None till 12 April
USD/SGD barely budged on the week, compared to the movements in the JPY driving the NEER to 145 bp. This is not a good sign going into the MPS, which effectively rules out the potential of a tightening.
Thus we had the SOR spiking almost 4 bp higher into today’s fix above 0.4% again, a level not seen since mid March.
Flows on the week has been light with local banks slamming curve flatteners against some payers who were riding off the back of relative value plays vs the USD curve. The 2-10 flattened some 6 bp as a result.
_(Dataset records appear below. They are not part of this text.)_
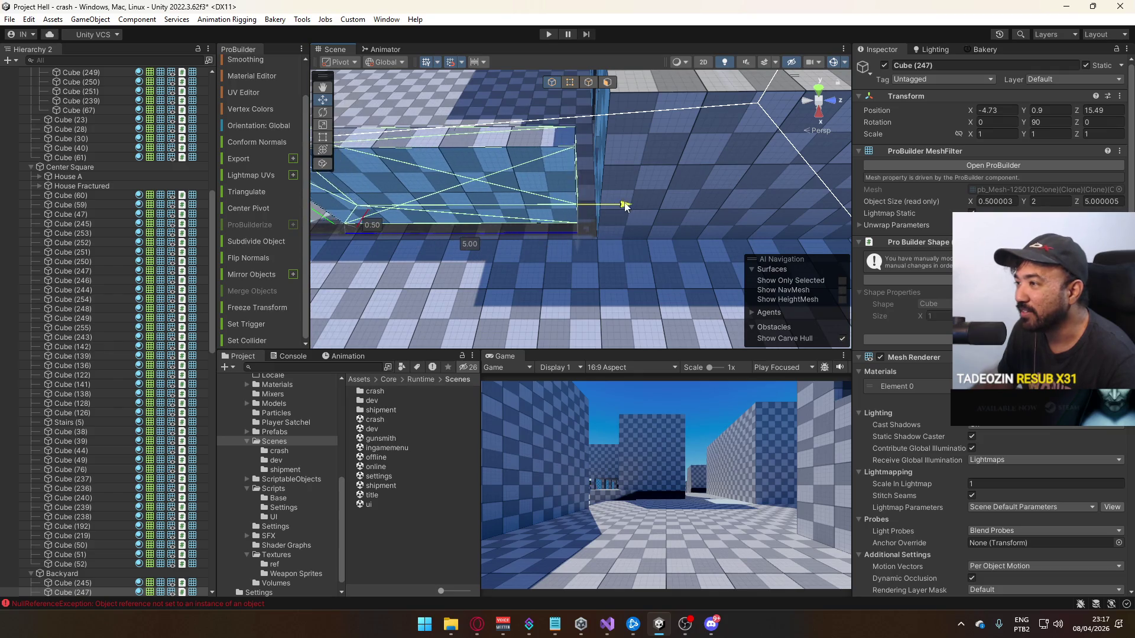
mouse_move(599, 245)
left_mouse_down()
mouse_move(598, 261)
mouse_move(627, 154)
left_mouse_up()
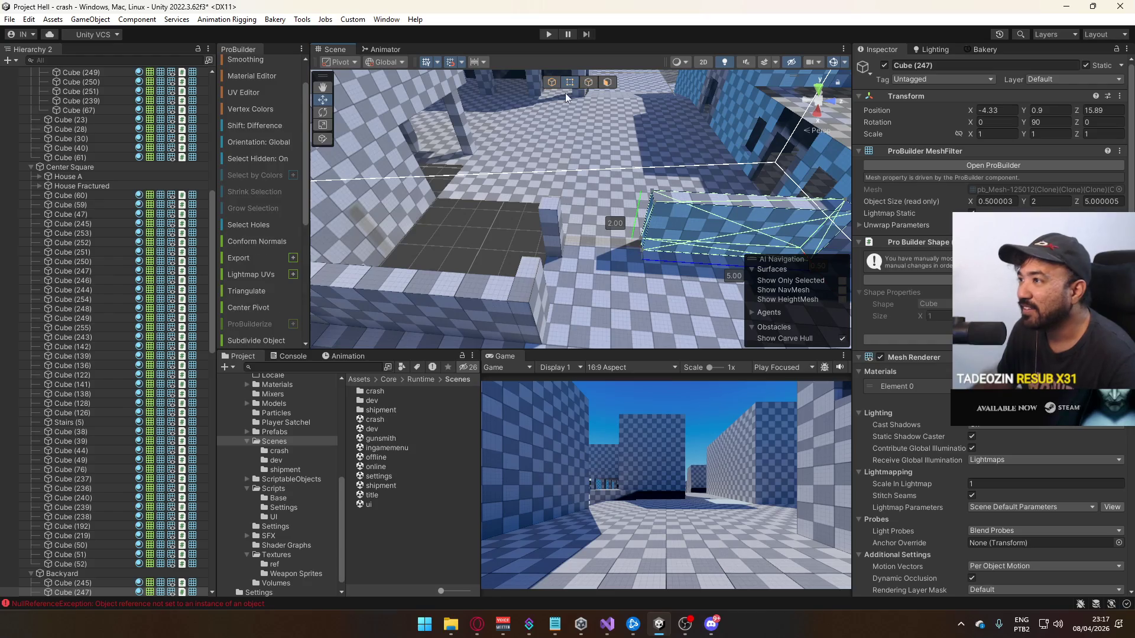
left_click_drag(598, 200, 588, 198)
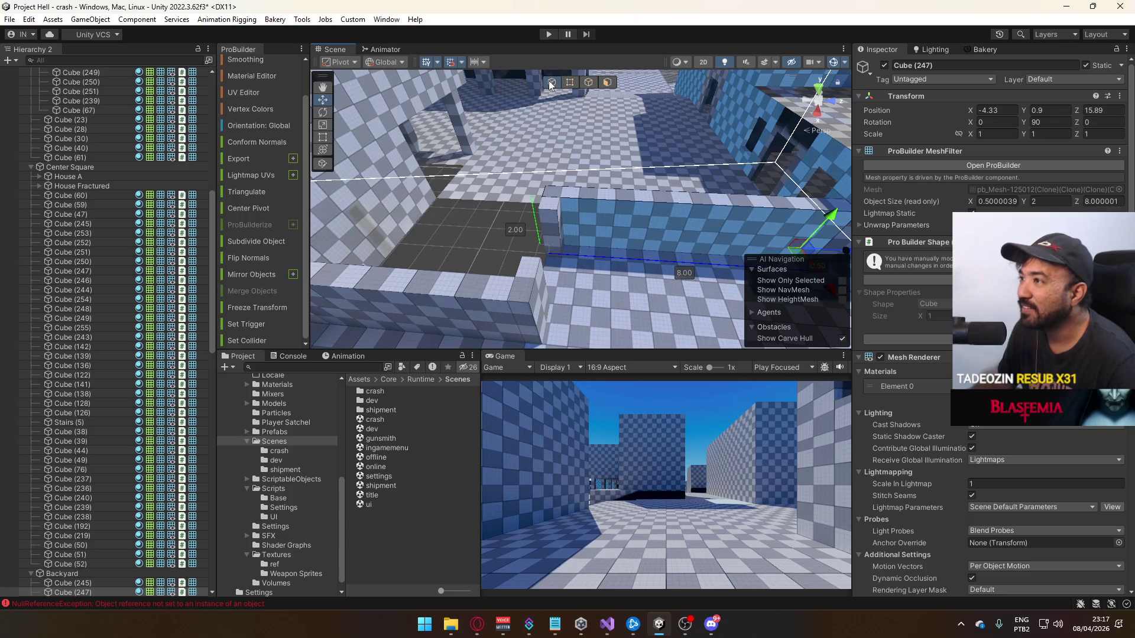
left_click(522, 221)
Select the large Cube (102) and frame the view on it
mouse_move(521, 221)
left_mouse_down()
mouse_move(245, 241)
mouse_move(406, 114)
mouse_move(385, 183)
mouse_move(634, 214)
mouse_move(762, 260)
mouse_move(875, 275)
left_mouse_up()
scroll(634, 214, "up", 5)
left_click(544, 240)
My view now is that for any weakness in the SGD currency and even with a surprise announcement of weakening on Friday (from the 15% fall in JPY ytd), the impact would be short lived. The chances of SOR heading to zero in the future has increased considerably since last week and we note that BoJ’s program could stretch up to 5 years.
Bonds outperforming on BoJ, keeping pace with UST, in anticipation of a surge in inflows. Volumes suggest trading book positioning with the short end seeing great interest despite most issues under 09/2016 trading under 0.20%.
The big picture for bonds has become rosier, dampened only by casual ADB warnings of asset bubbles which is a good reason to load up on SGS. Because bubbles have to grow and the issuance calendar will be light for another 6 weeks till end May where we will have more bond supply in a 7Y reopening.